Meditationssamen – Archiv

November 2005

Post mortem

Es gibt eine Auflösung der verschiedenen Träger und eine Auflösung der Wesenheit (Individualität). Letztere repräsentiert den wahren Tod, denn durch sie erlangt man die Befreiung bzw. Wiedereingliederung des Bewusstseinswiderscheins, der mit dem atman verbunden ist.

Die Lehre des Bardo Thödol hat vor allem das Ziel, die Individualität zu überschreiten um in das »helle Licht des Dharma« einzugehen. Sie ist daher weniger für die »Toten«, als für die Lebenden.

Wie erfolgt nun der Rückzug aus dem physischen Körper? Rückzug ist der passendste Begriff, denn der Jivatma, oder besser gesagt, der verkörperte Bewusstseinswiderschein, macht nichts anderes, als seine im physischen Körper verankerte Doppelverbindung zurückzuziehen. Er veranlasst den Körper, sich zu zersetzen und zum Speicherbehälter der Natur zurückzukehren, aus dem er hervorgegangen ist. (Im Augenblick der Inkarnation hatte er sich eine bestimmte Menge mineralischer oder chemischer Elemente geliehen, die er zurückgibt, wenn er sich in andere Manifestationszustände zurückzieht.)

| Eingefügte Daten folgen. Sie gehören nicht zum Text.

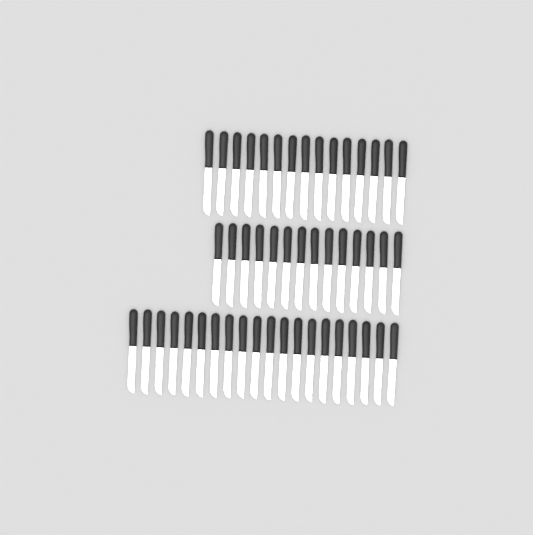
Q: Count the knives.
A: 49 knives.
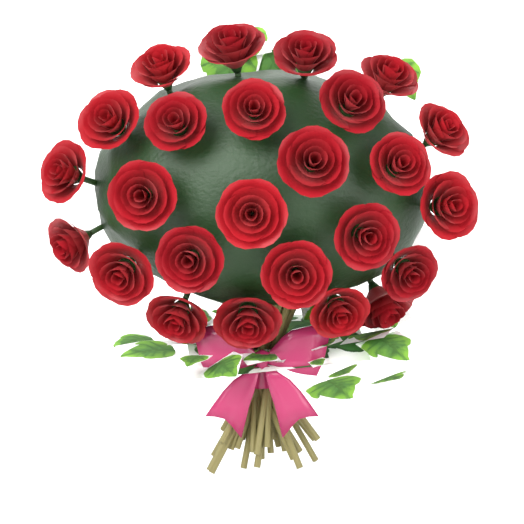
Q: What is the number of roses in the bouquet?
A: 25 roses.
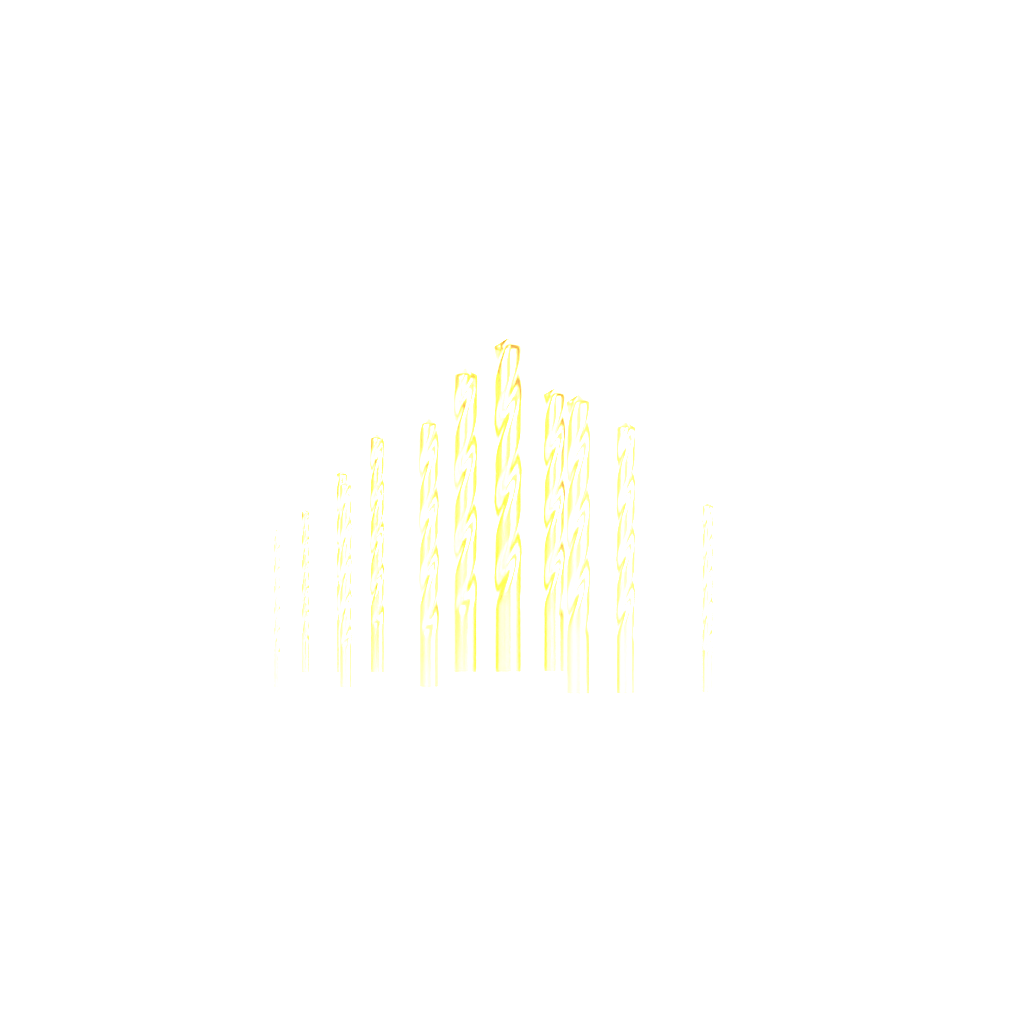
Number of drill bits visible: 12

Eine Inkarnation ist also nichts anderes als die Veräußerlichung auf einer bestimmten Existenzebene, während der Rückzug ein Prozess der Verinnerlichung oder Abstraktion ist. Es wäre gut, über diese Begriffe zu meditieren. Sie können das Geheimnis dessen enthüllen, was wir irrtümlicherweise »Tod« nennen.